You can also check if your plants need more water by weighing the pot since the water in the soil is not always noticeable from the top. Have a pot filled with dry soil (and no plant) next to your plant, and compare their weights. If they are similar, it’s time to water. If not, don’t water yet.
Seed Coupon Included
California doesn’t have the same four extremely distinct seasons that other geographic areas might have, but the seasons are worth thinking about all the same. Of course, it makes a big difference if you’re living in Southern California or Northern California. NorCal’s weather is a bit gloomy, with rain and cooler temperatures. SoCal is a sunny and warm desert, which means dry air and toasty temperatures. In the South, winters can be warm and sunny, much like summer, but with heat that isn’t as oppressive. However, there is less daylight in the wintertime, making summer a better season for growing .
How much water?
Avoid Common Mistakes
Growing your plants outdoors means that they will have no shortage of access to direct sunlight. Marijuana plants require a balance between maximum sunlight and indirect sunlight(shade) for maximum productivity.
For plants that are affected by the sun for their life stage changes, you can manipulate their size a bit more. It all depends on how much growing time and sunlight they get. So your pots could vary in size from 5 gallons to 35 gallons for 1 ounce to 10 pounds of weed.
While California isn’t known for its torrential rainstorms, on the occasion that it does rain, it’s a good idea to bring in your plants if possible (such as if they are planted in a pot). If they are planted in the ground, you can use a plant umbrella or else a black trash bag to protect them. While it might seem like rain would be a good thing for plants, in fact, it can make your plants get far too damp, and take a long time to dry. That would then encourage mildew or mold to develop. Check out our kits if you’re ready to get started.
Knowing how to grow a small weed plant is likely the hardest part of actually growing it. Now that you know what to do, you are well on your way to enjoying hassle-free, home-grown marijuana.

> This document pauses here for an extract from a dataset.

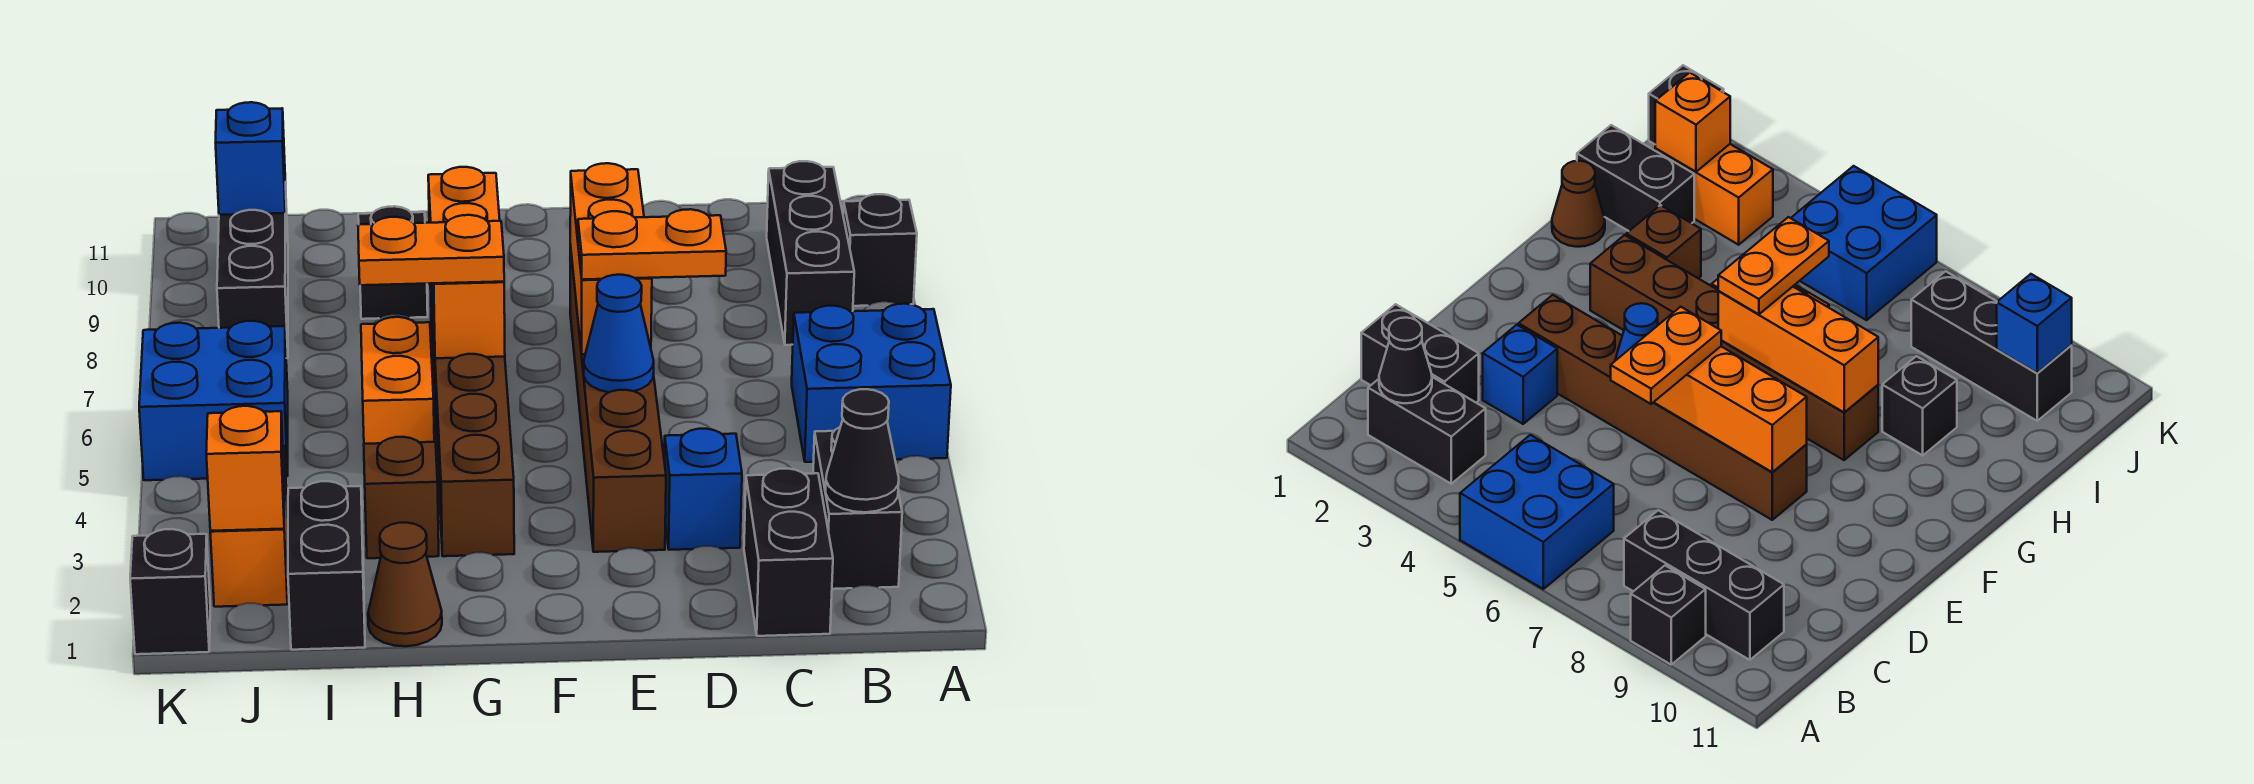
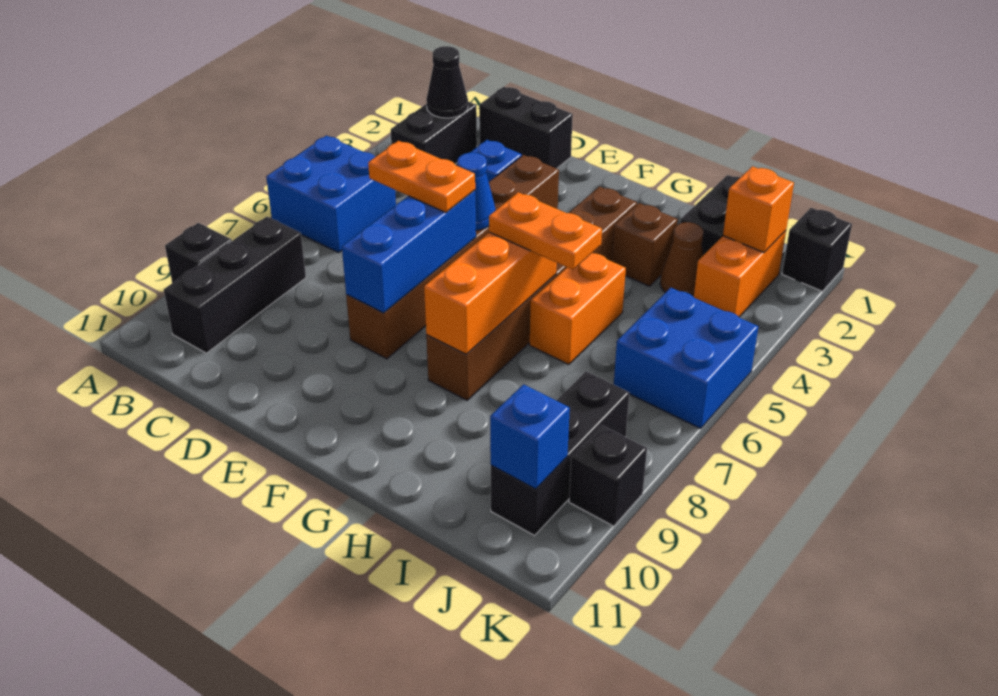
black 1x2 brick [744,469,833,636] -> black 1x2 brick turned to [479,87,573,169]
orange 1x3 brick [570,163,652,355] -> blue 1x3 brick [342,190,476,313]
brown 1x1 cone [368,523,442,646] -> brown 1x1 cone moved to [660,222,703,297]
black 1x1 brick [358,206,428,319] -> black 1x1 brick moved to [569,425,647,526]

Typically, outdoor growers will add amendments to soil when weed plants are transplanted outside. Outdoor amendments usually come in powder form that you mix in with soil.
Once you have an understanding of the climate in your area, you’ll need to consider a few things before planting your weed.
While shopping for soil, you might be overwhelmed by the options available at your local garden store. The soil type is the basic structure of your soil. From there, look at nutrients, microorganisms, and other amendments that improve the soil. Your choices will be flooded with words like:
There are also commercially available soil blends that already contain the proper mix of these types of ingredients.
Sandy soil is easy to work, drains well, and warms quickly, but it doesn’t hold nutrients well, especially in rainy environments. You’ll want to dig large holes for your plants and add compost, peat moss, or coco coir, which will help bind the soil together.
Heavy clay soils drain slowly and don’t hold oxygen well, so they will need to be heavily amended. A few weeks before you plant, dig large holes where you’ll be placing your weed plants and mix in big amounts of compost, manure, worm castings, or other decomposed organic matter. This will provide aeration and drainage, as well as nutrients for the plants.
Your cannabis plants should receive as much direct sunlight as possible, ideally during midday, when the quality of light is best. As the season changes and fall approaches, your plants will get less and less sunlight throughout the day, which will trigger the flowering stage.
You can make this yourself by combining worm castings, bat guano, and other components with a good soil and letting it sit for a few weeks, or it can be purchased pre-made from a local nursery or grow shop.
Boys and girls
Cannabis is also “dioecious”, which means male and female flowers are borne on separate plants. This may seem weird, but it is quite common in the plant world. Pistachios, date palms, stinging nettles and Gingko trees all have male and female flowers on separate plants. Just as only female pistachio trees produce nuts, only female cannabis plants produce the useful flower clusters commonly called “buds”. Male flowers are tiny and fall off once they’ve bloomed and shed their pollen.
The proper dryness is when the buds are dry, but not crispy to the touch. A good rule of thumb is to bend the stems below the flowers. If the stems snap but don’t break clean through, the flowers are probably about the right dryness. If the stems merely bend, let the cannabis dry some more. If the stems snap clean through into separate pieces, the flowers are probably too dry. If needed, they can be placed in a slightly more humid environment briefly to rehydrate so they don’t crumble when handled.
Brown/gray mold, also called “bud mold” or “stem mold” is a systemic fungus that rots buds from the inside out. The best way to prevent it is to keep the plants from getting rained on during flowering phase and to provide extensive dry airflow. Once mold is identified in a bud, remove and discard the infested part and harvest the adjacent bud to limit the spread.